According to Kaiser, the leaks show that the firm was working in 2017 for a Ukrainian political party while at the same time being investigated as part of the Mueller inquiry. The Guardian reports that the leaks detail the company’s role in the development of a “sophisticated infrastructure of shell companies that were designed to funnel dark money into politics.”
As well as exposing the firm’s global operations, the leaks include “emails between these major Trump donors discussing ways of obscuring the source of their donations through a series of different financial vehicles.” Kaiser said that the new set of documents “expose the entire dark money machinery behind US politics.”
Kaiser decided to release the documents because “it’s so abundantly clear our electoral systems are wide open to abuse.” She added she was “very fearful about what is going to happen in the US election later this year.”
Alongside revealing the threats to electoral systems, the whistleblower added that she had made the documents available “for the public good” and to “strengthen the case for data rights and enforcement of our electoral laws online globally.”
The leaks coincide with public comments made by Christopher Steele, the former chief of the MI6 Russia department and the author of the Steele dossier. The retired intelligence official warned that while Cambridge Analytica had closed down, the failure to punish those involved in the scandal means that “other, even more sophisticated actors will have been emboldened to interfere in our elections and sow social divisions.”

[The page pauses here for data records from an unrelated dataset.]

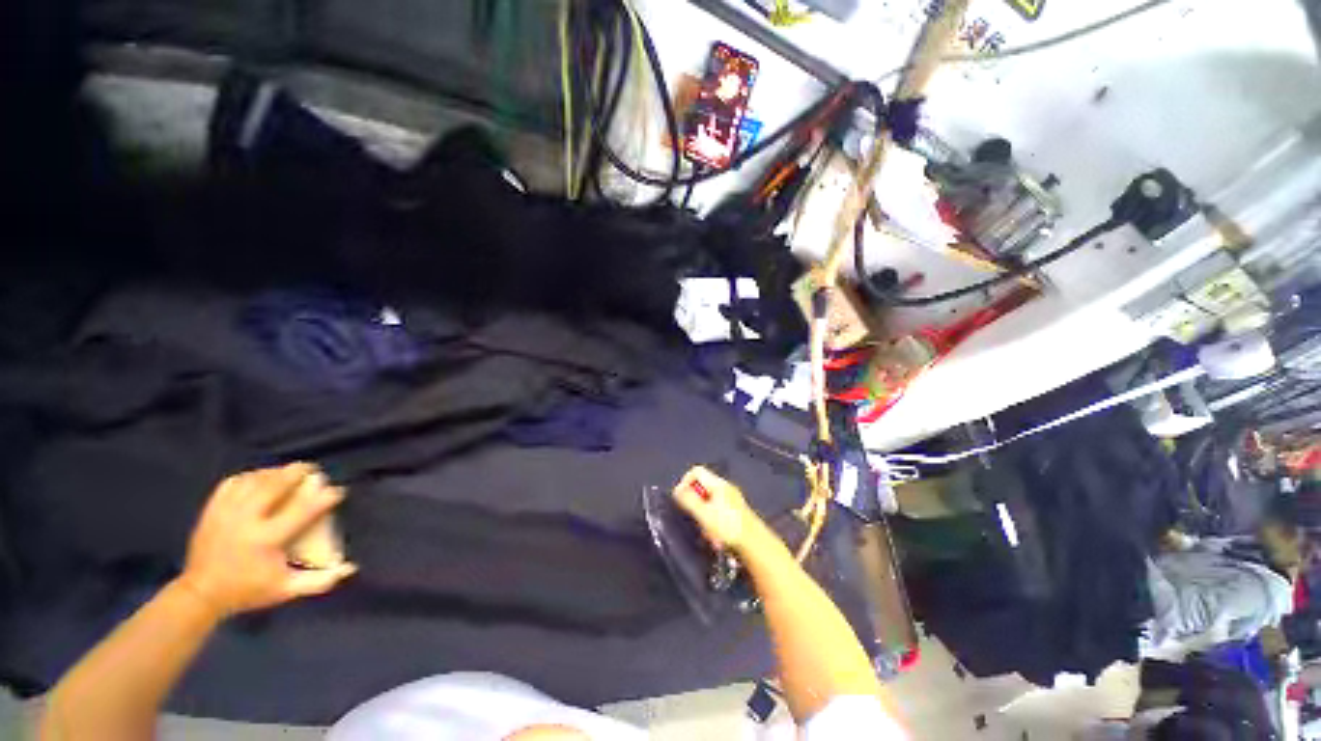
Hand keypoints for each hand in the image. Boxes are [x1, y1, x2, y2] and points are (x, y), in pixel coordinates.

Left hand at [179, 463, 356, 617]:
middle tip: (312, 468)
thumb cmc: (248, 591)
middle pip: (274, 486)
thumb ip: (319, 580)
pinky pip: (232, 484)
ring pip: (253, 481)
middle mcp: (246, 521)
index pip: (302, 511)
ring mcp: (226, 513)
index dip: (324, 498)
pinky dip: (249, 476)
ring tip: (287, 471)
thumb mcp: (286, 590)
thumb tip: (351, 568)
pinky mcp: (211, 511)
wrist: (200, 594)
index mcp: (266, 539)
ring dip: (273, 472)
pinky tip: (258, 477)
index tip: (338, 491)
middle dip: (295, 473)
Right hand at [672, 466, 761, 553]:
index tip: (681, 499)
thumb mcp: (704, 514)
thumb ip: (689, 500)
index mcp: (718, 484)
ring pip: (709, 500)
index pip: (696, 471)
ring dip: (702, 514)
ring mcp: (732, 499)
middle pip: (702, 485)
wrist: (755, 545)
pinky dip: (712, 520)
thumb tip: (677, 490)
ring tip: (705, 530)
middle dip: (694, 501)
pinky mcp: (736, 512)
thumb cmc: (728, 527)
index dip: (685, 482)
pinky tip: (715, 536)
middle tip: (693, 517)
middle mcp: (726, 487)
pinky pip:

Christoper Wylie, another Cambridge Analytica whistleblower, echoed Kaiser’s and Steele’s concern about future voter manipulation. Speaking to Vox in November 2019, Wylie said American voters are “primed to be exploited.” He added that if “a relatively small company in London” can successfully target US voters, “what happens when China becomes the next Cambridge Analytica?”
The Facebook and Cambridge Analytica scandal
News broke in early 2018 that the political consulting film Cambridge Analytica had collected the personal information of millions of Facebook users without their knowledge or consent. The firm, hired by the 2016 Trump campaign, then used the data for political advertising purposes.
Cambridge Analytica was able to access the personal information of Facebook users through a quiz app built into the social network by Aleksandr Kogan, a Russian American who worked at the University of Cambridge.
The app not only gathered data from people who took the quiz but from the Facebook friends of respondents as well.
According to the New York Times, the harvested data was so detailed that Cambridge Analytica was able to create in-depth profiles of users and target them with the most effective adverts.
Other reports revealed that the quiz provided the company with the personal data of up to 87 million people. Whistleblower testimony claimed that only about 270,000 users had consented to allow the app access to their data.
In a November 2019 Fast Company article, one of the Cambridge Analytica whistleblowers said that during the 2016 US presidential campaign, the firm “was the backbone of both pro-Trump and anti-Hillary digital operations.” They added that the company was at the forefront of efforts to spread misinformation and suppress Democratic voter turnout.
Following the scandal, Cambridge Analytica closed down and regulators ordered Facebook to pay a $5 billion fine. A UK parliamentary investigation later labeled the social media site “digital gangsters” for its role in the controversy, which was “facilitated by Facebook’s policies.”
Even though the company disbanded in 2018, both Wylie and Kaiser say that former Cambridge Analytica employees are still working with the Trump campaign.